Photo: Linda Milagros Violago / copyright: Jeremy Beasley
Sommeliers are the heart and soul of every wine program. During my career in the wine industry, I had the pleasure to meet the best in their field who work tirelessly and deeply care about their craft. These professionals are storytellers who take diners on a journey to different countries, vineyards, and people. They translate the message in the bottle in a way that lets the guest be open to trying new things. In the hand of a sommelier, you can trust that whatever gets poured in your glass has been carefully selected and bears in mind your feedback, the dish on your table, the occasion, and more. Depending on the situation, and the guest, this can be an easy or challenging task. In any case, the sommelier will try to make sure that whatever lands in your glass is to your utmost enjoyment.
The first Sommelier of this new interview series is Linda Milagros Violago who leads the wine program at Canlis in Seattle. Linda calls herself an itinerant Sommelier who travels the world to work in the finest restaurants (i.e., Charlie Trotter, Chicago; Mugaritz, Errenteria; Geranium, Copenhagen; etc.). In September of this year, she joined Canlis as the first woman to lead the program in the restaurant's 71-year history. We say that it was certainly about time and believe they couldn't have found anyone more suitable. Thanks again to Linda for taking the time to answer our questions today.
How did/does Covid impact your wine program?
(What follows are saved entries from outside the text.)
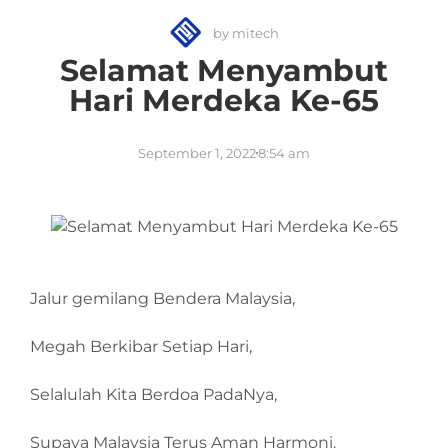
by
mitech
Selamat Menyambut
Hari Merdeka Ke-65
September 1, 2022
8:54 am
Jalur gemilang Bendera Malaysia,
Megah Berkibar Setiap Hari,
Selalulah Kita Berdoa PadaNya,
Supaya Malaysia Terus Aman Harmoni.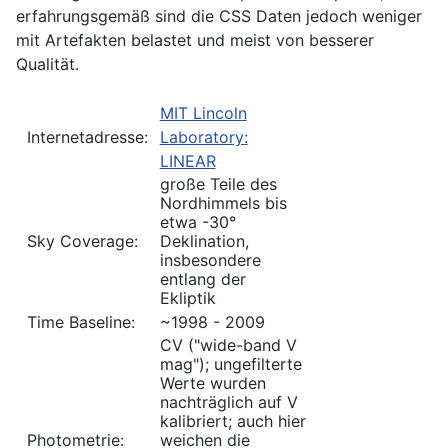
erfahrungsgemäß sind die CSS Daten jedoch weniger
mit Artefakten belastet und meist von besserer
Qualität.
MIT Lincoln
Internetadresse:
Laboratory:
LINEAR
große Teile des
Nordhimmels bis
etwa -30°
Sky Coverage:
Deklination,
insbesondere
entlang der
Ekliptik
Time Baseline:
~1998 - 2009
CV ("wide-band V
mag"); ungefilterte
Werte wurden
nachträglich auf V
kalibriert; auch hier
Photometrie:
weichen die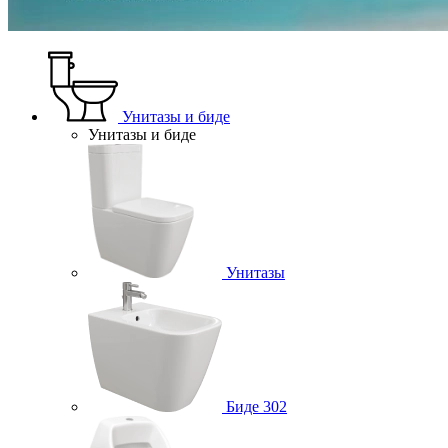
Унитазы и биде
Унитазы и биде
Унитазы
Биде
302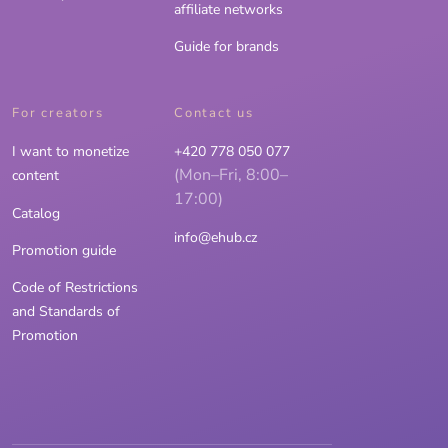
affiliate networks
Guide for brands
For creators
Contact us
I want to monetize
+420 778 050 077
(Mon–Fri, 8:00–
content
17:00)
Catalog
info@ehub.cz
Promotion guide
Code of Restrictions
and Standards of
Promotion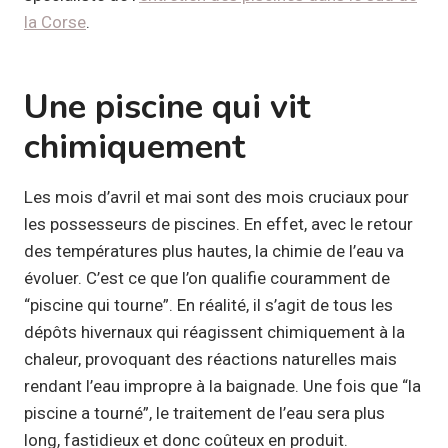
la Corse
.
Une piscine qui vit
chimiquement
Les mois d’avril et mai sont des mois cruciaux pour
les possesseurs de piscines. En effet, avec le retour
des températures plus hautes, la chimie de l’eau va
évoluer. C’est ce que l’on qualifie couramment de
“piscine qui tourne”. En réalité, il s’agit de tous les
dépôts hivernaux qui réagissent chimiquement à la
chaleur, provoquant des réactions naturelles mais
rendant l’eau impropre à la baignade. Une fois que “la
piscine a tourné”, le traitement de l’eau sera plus
long, fastidieux et donc coûteux en produit.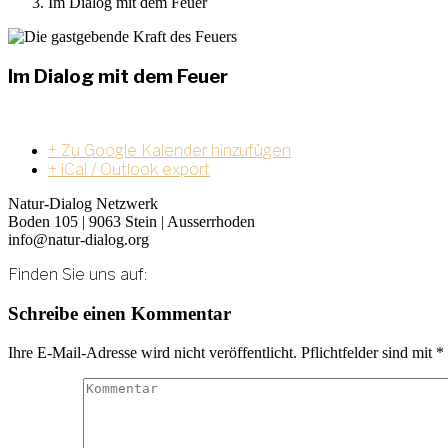
Im Dialog mit dem Feuer
Im Dialog mit dem Feuer
+ Zu Google Kalender hinzufügen
+ iCal / Outlook export
Natur-Dialog Netzwerk
Boden 105 | 9063 Stein | Ausserrhoden
info@natur-dialog.org
Finden Sie uns auf:
Linkedin
E-
Schreibe einen Kommentar
page
Mail
opens
page
Ihre E-Mail-Adresse wird nicht veröffentlicht. Pflichtfelder sind mit
*
in
opens
new
in
window
new
window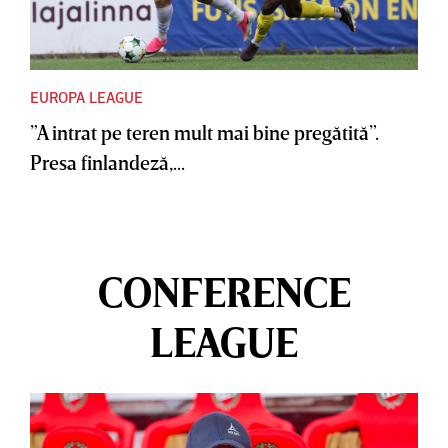
EUROPA LEAGUE
”A intrat pe teren mult mai bine pregătită”.
Presa finlandeză,...
CONFERENCE
LEAGUE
Linda: Keeping in mind that I am only two months into this new role, new city, new market...
Canlis was able to sell a lot of wine during the pandemic lockdowns and were fortunate enough to have remained open in some fashion (from drive-through burgers to home delivery, to crab shack, bingo, etc.). When they finally re-opened in July, it was clear that those who came out to dine were celebrating dining again. We're still seeing that now as sales are higher than ever (compared to nightly sales pre-pandemic). With the arrival of a new chef and, thus, new philosophy and new menu, and my arrival, we've attracted other demographics - younger, curious, open, and, in some cases, more political. It's a very exciting time to be here, in this very place, in this time in restaurant history (i.e., post-pandemic, at a restaurant that has been around for 71 years.
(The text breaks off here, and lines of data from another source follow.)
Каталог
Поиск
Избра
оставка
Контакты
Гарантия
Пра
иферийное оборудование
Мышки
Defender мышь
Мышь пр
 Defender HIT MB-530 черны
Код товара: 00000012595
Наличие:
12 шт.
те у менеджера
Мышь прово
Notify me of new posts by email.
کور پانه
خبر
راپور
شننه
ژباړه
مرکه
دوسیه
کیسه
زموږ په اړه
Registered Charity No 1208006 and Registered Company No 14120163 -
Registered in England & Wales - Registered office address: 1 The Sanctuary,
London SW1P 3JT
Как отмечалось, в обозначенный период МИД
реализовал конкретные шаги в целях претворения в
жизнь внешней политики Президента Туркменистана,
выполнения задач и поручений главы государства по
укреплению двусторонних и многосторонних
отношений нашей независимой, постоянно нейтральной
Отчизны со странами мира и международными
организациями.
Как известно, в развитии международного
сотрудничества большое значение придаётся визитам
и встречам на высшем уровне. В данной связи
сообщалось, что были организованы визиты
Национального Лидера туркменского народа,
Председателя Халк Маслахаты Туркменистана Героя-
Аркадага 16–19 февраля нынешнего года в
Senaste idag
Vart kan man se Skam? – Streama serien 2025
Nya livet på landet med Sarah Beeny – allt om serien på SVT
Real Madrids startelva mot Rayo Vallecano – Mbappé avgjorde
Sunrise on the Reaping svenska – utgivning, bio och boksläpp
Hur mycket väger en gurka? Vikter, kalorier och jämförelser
What is the biggest challenge?
Linda: The biggest challenge is getting wine. The global shipping issue is real. For example, there is very little Champagne in the market because it's all delayed from various shipping sources and ports. For example, I've been waiting since September for one wine, and it hasn't arrived yet, though it has been in CA for over a month. This affects private events and event planning, and overall list building. We're fortunate enough to have a healthy-sized list, but the depletions in the past two months are real and I cannot fill the holes fast enough. We're able to find good alternatives for most of the wines, but the consumer may not be fully aware of the challenges we have to face. For example, the port of Seattle is now closed to new ships. Some have arrived, but it's taking time for items to be checked and moved through. Some ships have been re-routed to Houston and then will have to be driven up to us. Will that add cost in addition to time? Absolutely. That's just wine. I have no idea about other consumer goods. If it's on a boat (like wine, or glassware), it's going to take forever. We ordered glasses in July and hope to get them next month.
Where do you see advantages for European cool climate wines from Austria, Alto Adige, and Germany in your wine program?
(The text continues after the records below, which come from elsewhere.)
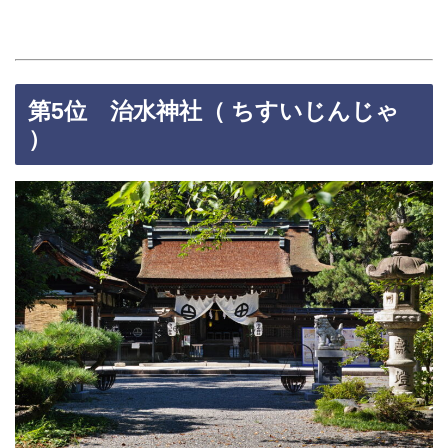
第5位 治水神社（ ちすいじんじゃ
）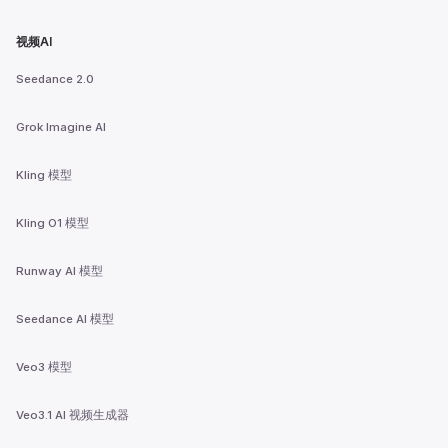
视频AI
Seedance 2.0
Grok Imagine AI
Kling 模型
Kling O1 模型
Runway AI 模型
Seedance AI 模型
Veo3 模型
Veo3.1 AI 视频生成器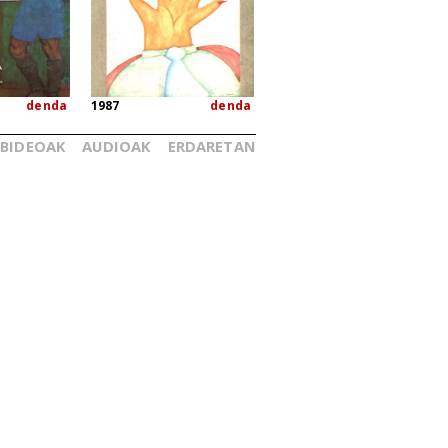
denda
1987
denda
BIDEOAK
AUDIOAK
ERDARETAN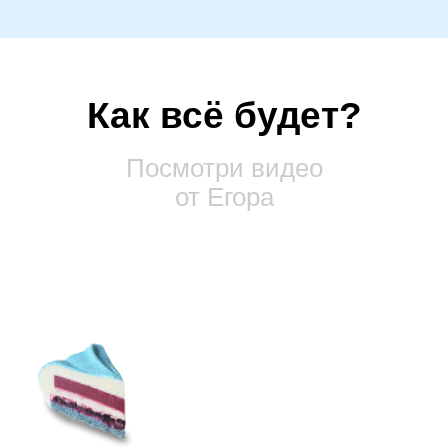
Как всё будет?
Посмотри видео
от Егора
Linda: These types of wines, though difficult to source in Seattle right now, are well-suited to our cuisine which has a strong Asian influence and incorporates a lot of locally sourced raw ingredients. They are also more accessible in terms of price and style, which means that a guest might be more willing to try a new (to them) variety or producer.
What excites you about next year?
Linda: I'm excited to pour a whole lot of diversity. Especially for wines by the glass, I want to also actively support the smaller producers who don't have the luxury of a giant financial backer. Things we consider are sustainable practices, respectful and intentional practices, and, yes, women, people of color, and funky wines. The restaurant has always redefined itself over the years - and over the pandemic (there were 10 different offerings) - and has made room for many at the proverbial table.